"Oh, I'm so excited I can't sit here another second!" said Jean. "Let's stand up a little while; my foot's asleep, I've kept it so long in one position. I'd like to walk a little, but there's such a crowd I never can get through it."

"Better not try, Jean," said Ruth, "there isn't time, anyway, and it's fine to watch the crowd. Wasn't that splendid for Phil Woodworth? After all, it does count to be a substitute. Her room-mate, Grace Littlefield, told me just to-day that when the regular team was chosen and Phil didn't make it she was so disappointed that she declared she'd never play basket-ball again, and it took a lot of coaxing on the part of the girls to get her to promise she'd be sub. Why, I'd give everything I possess in the world to be down there playing, even as one of the subs! Poor Anne! How do you suppose she feels?"

"Pretty sore, Ruth, and of course awfully disappointed, but she'll get her numerals all right, won't she? She certainly deserves them," said Mary Boyce.

"Oh, girls, look!" said Jean. "There's Miss Emerson and Miss Thurston going over to speak to Anne. My! isn't that an honor! Think of Miss Thurston condescending to console an insignificant freshman! Actually, she is the coldest, most unsympathetic individual I ever ran up against."

"Yes," said Elizabeth, "and she's just in the act of giving her some flowers one of her fond admirers sent her, and Miss Emerson is sharing her carnations, too. Doesn't she look dear in that new gray dress? I think she's the sweetest college president that ever lived, and I wish I could do something to have her give me even one little carnation, to say nothing of a whole bunch of them. Doesn't a game like this just make you want to do things for old Ashton? I'll be a loyal supporter even if I can do nothing more."

"Oh, you'll do something, my fair Elizabeth," said Jean, "and before very long, too. How much more time is there? I wish they'd begin. I want somebody to do something. I hate a tie score."

"Here come the girls," said Mary, as the girls took their positions and the whistle sounded; "now for some good fast playing."
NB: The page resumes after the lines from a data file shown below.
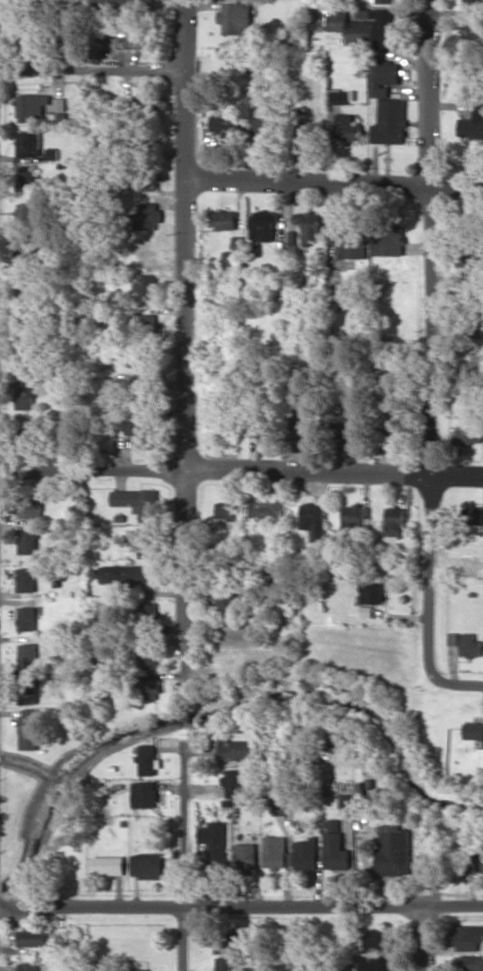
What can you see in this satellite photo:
building: (386, 1)
building: (123, 2)
building: (472, 6)
building: (235, 18)
building: (367, 27)
building: (471, 30)
building: (138, 36)
road: (94, 72)
building: (383, 76)
building: (337, 97)
building: (143, 104)
building: (30, 106)
building: (390, 122)
building: (223, 125)
building: (264, 127)
building: (346, 127)
building: (471, 128)
building: (310, 130)
building: (32, 146)
building: (143, 179)
building: (26, 180)
road: (335, 183)
building: (29, 216)
building: (147, 216)
building: (226, 220)
building: (263, 225)
building: (309, 226)
building: (349, 241)
building: (388, 241)
building: (230, 258)
road: (431, 337)
road: (186, 338)
building: (25, 360)
building: (27, 394)
building: (304, 430)
building: (142, 431)
building: (350, 432)
building: (398, 433)
building: (26, 434)
building: (466, 435)
road: (241, 471)
building: (138, 502)
building: (30, 506)
building: (226, 509)
building: (268, 510)
building: (354, 516)
building: (472, 516)
building: (313, 519)
building: (394, 521)
building: (28, 542)
building: (146, 544)
building: (129, 575)
building: (26, 579)
building: (372, 592)
building: (226, 595)
building: (27, 618)
building: (471, 645)
building: (150, 651)
building: (27, 655)
road: (456, 682)
building: (150, 688)
building: (29, 691)
road: (184, 716)
building: (28, 729)
building: (474, 730)
building: (234, 749)
building: (479, 757)
building: (146, 759)
building: (233, 782)
building: (143, 794)
building: (344, 805)
building: (279, 806)
road: (186, 832)
building: (213, 840)
building: (334, 846)
building: (393, 850)
building: (274, 852)
building: (304, 854)
building: (244, 856)
building: (463, 860)
building: (482, 862)
building: (107, 865)
building: (145, 865)
road: (335, 908)
road: (94, 909)
building: (468, 937)
building: (32, 938)
road: (188, 939)
road: (422, 939)
building: (376, 940)
building: (223, 944)
building: (373, 963)
building: (468, 963)
building: (224, 964)
building: (29, 966)
building: (137, 970)

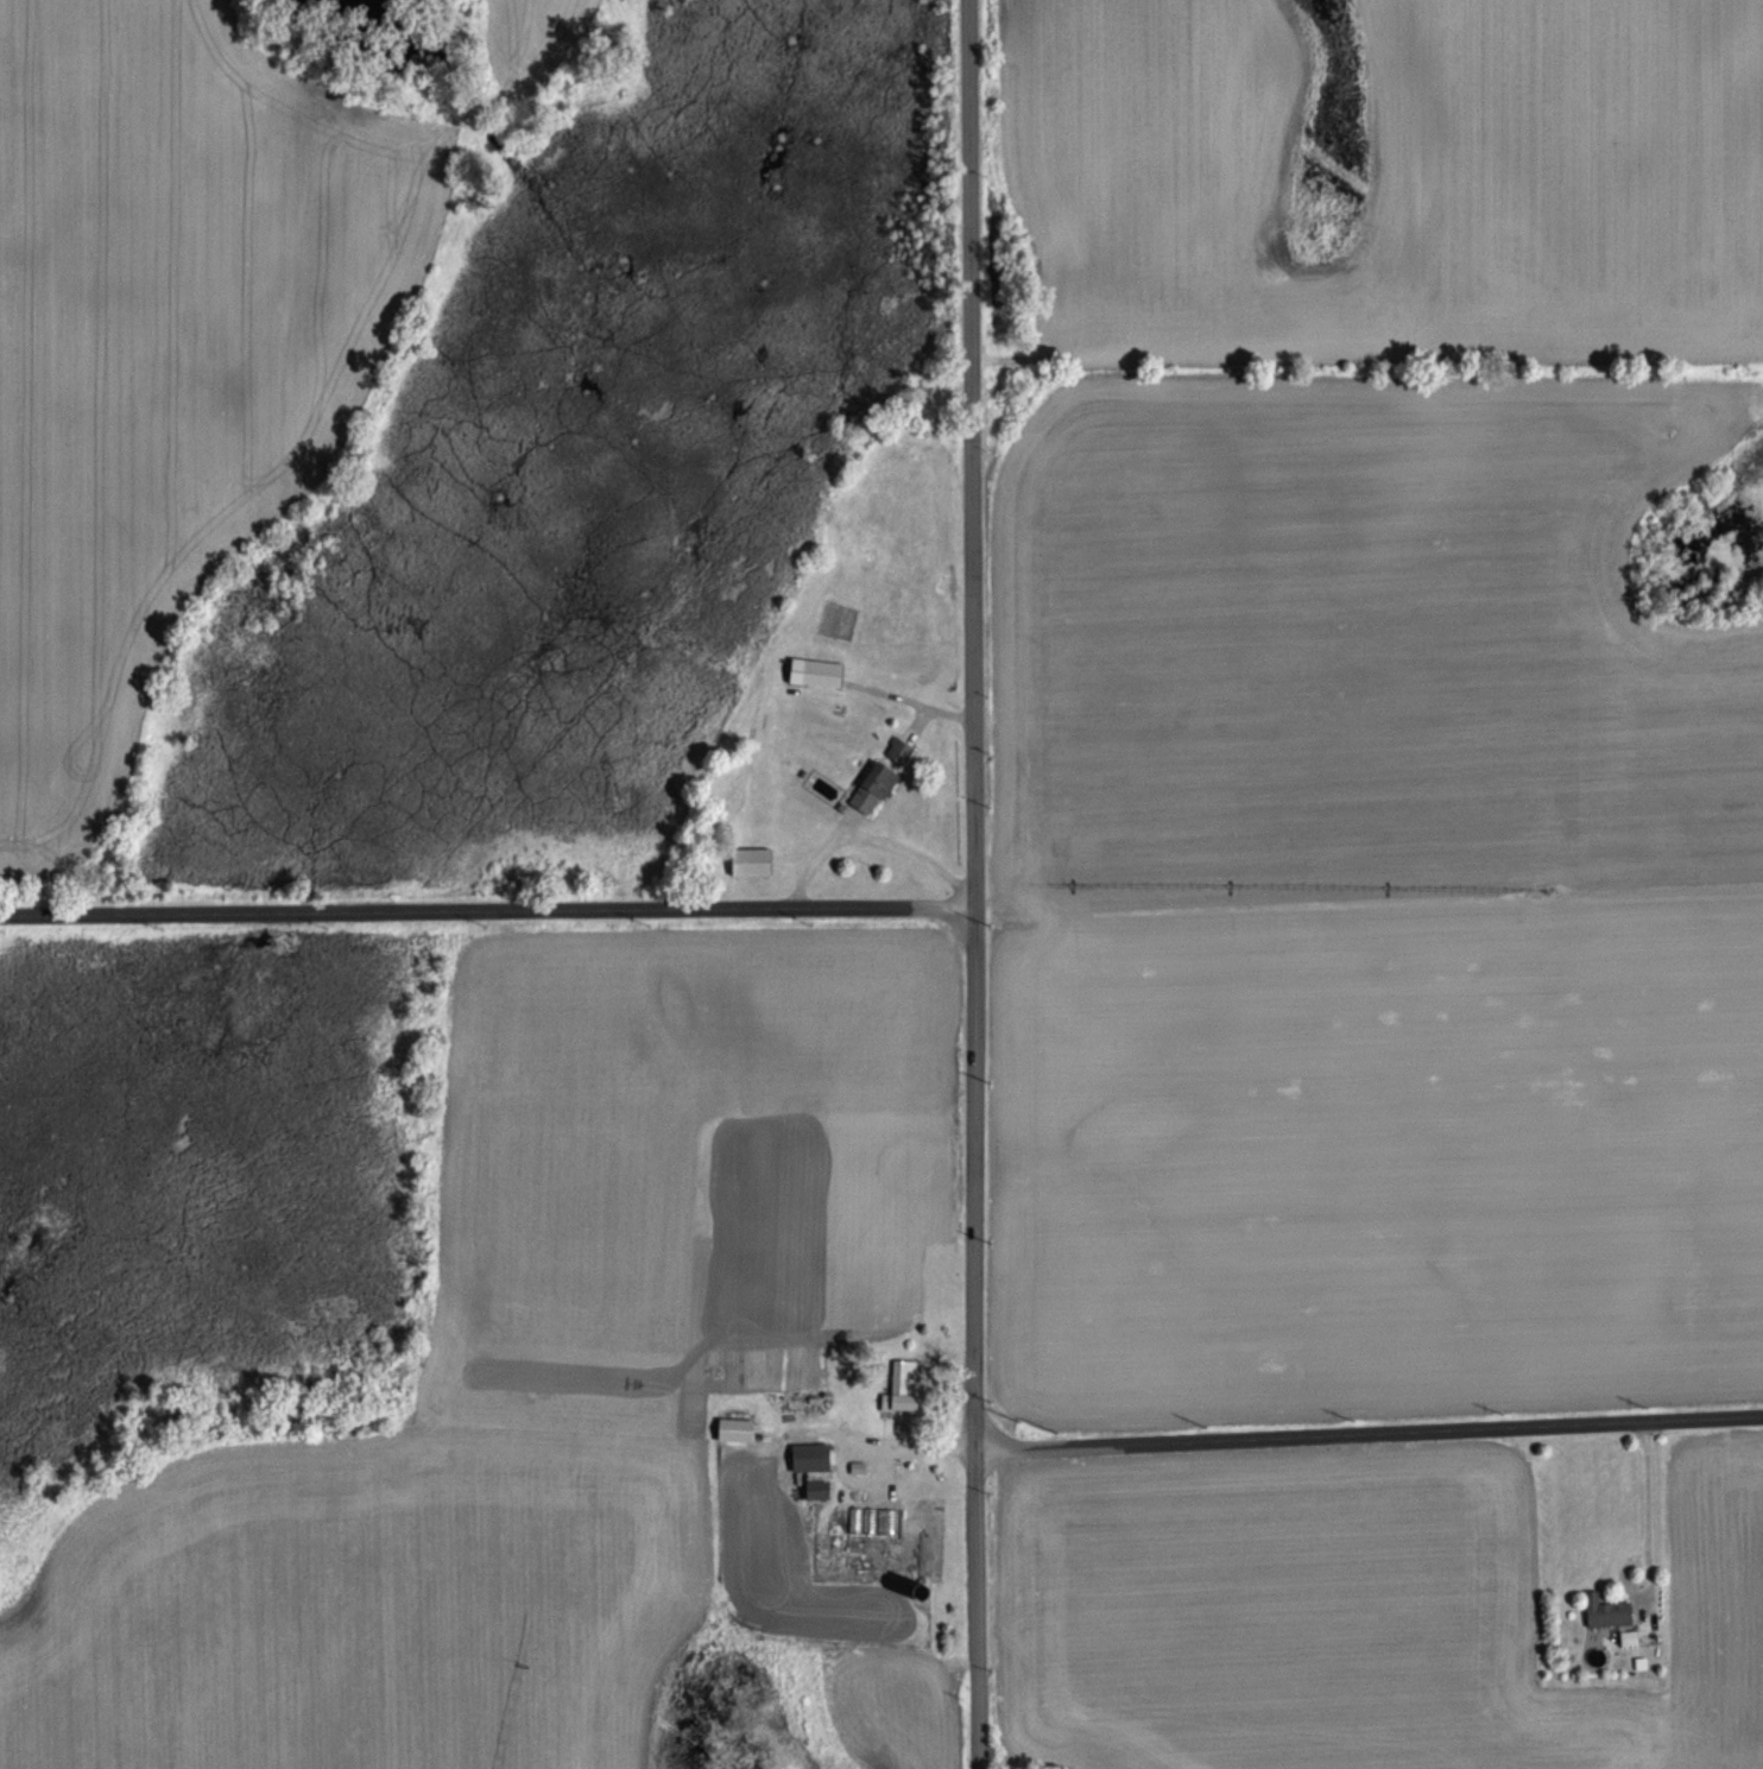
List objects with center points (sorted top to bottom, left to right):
building: (814, 674)
building: (899, 753)
building: (872, 789)
building: (750, 862)
road: (972, 884)
road: (486, 908)
building: (903, 1386)
building: (735, 1429)
road: (1370, 1433)
building: (813, 1468)
building: (1606, 1611)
With the changing of the goals, the tactics of the sophomore team seemed to change, and their superior weight and greater experience began to break down the freshman defense. They had quickly scored two goals to the freshmen's one and added another point, when an excited freshman, through too strenuous holding, committed a foul.

"Why don't they play more carefully?" said Jean. "They're just throwing the game away." And as if to add strength to her remark, the referee at that moment declared another foul and another point was added to the sophomore total. "Oh, I don't want to see the rest of the game," wailed Jean. "I can't see the sophs beat us so badly. Why can't our girls do something?"